[[ RECORDS SUPPLIED, beginning ]]
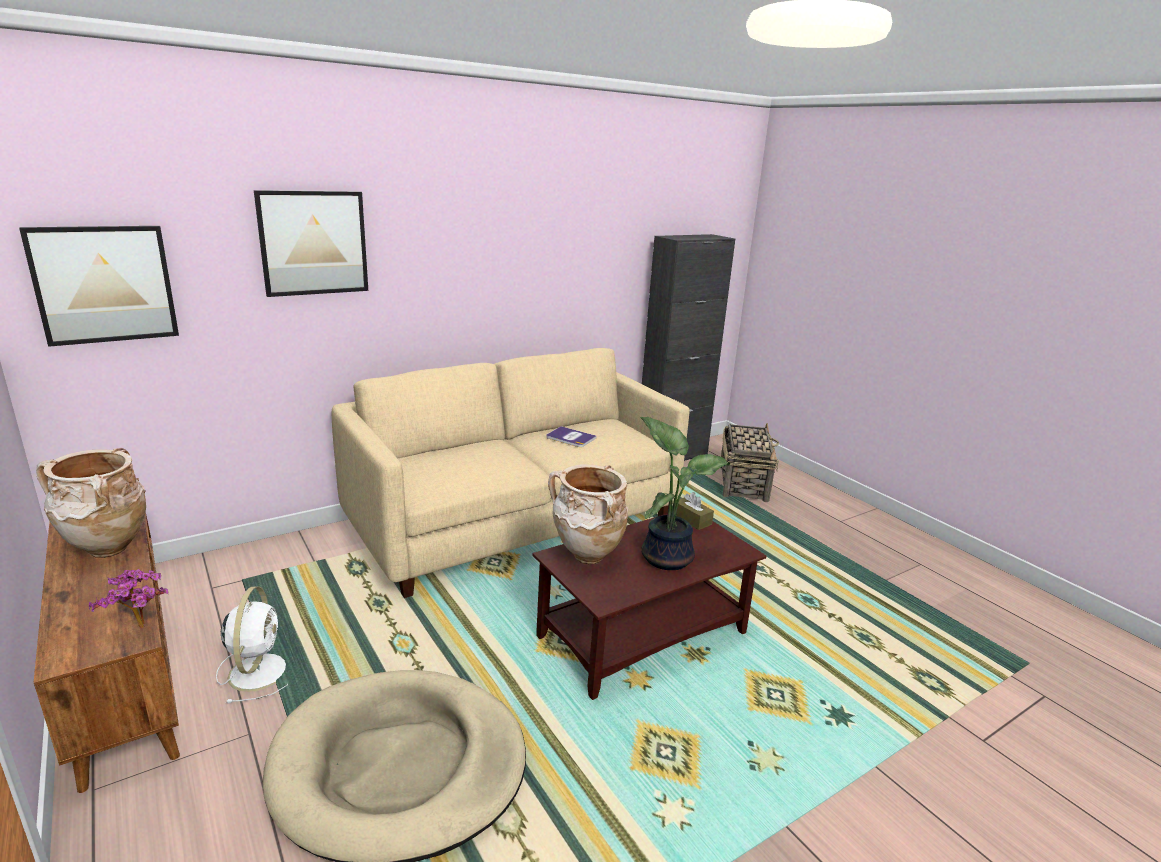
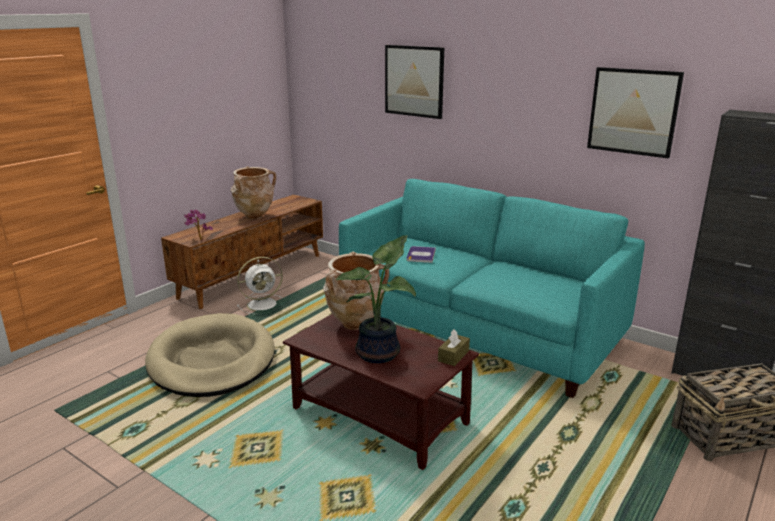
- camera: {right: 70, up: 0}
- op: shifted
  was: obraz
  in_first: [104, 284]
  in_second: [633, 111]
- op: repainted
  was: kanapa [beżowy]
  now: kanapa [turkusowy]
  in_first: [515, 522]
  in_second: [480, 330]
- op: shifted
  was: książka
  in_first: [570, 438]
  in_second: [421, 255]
[[ RECORDS SUPPLIED, end ]]
» **TASK REQUIREMENTS**
Set down only these lines, exactly: the line containing "- op: repainted" and each line after it, through the end of the listing.

» **ANSWER AREA**
- op: repainted
  was: kanapa [beżowy]
  now: kanapa [turkusowy]
  in_first: [515, 522]
  in_second: [480, 330]
- op: shifted
  was: książka
  in_first: [570, 438]
  in_second: [421, 255]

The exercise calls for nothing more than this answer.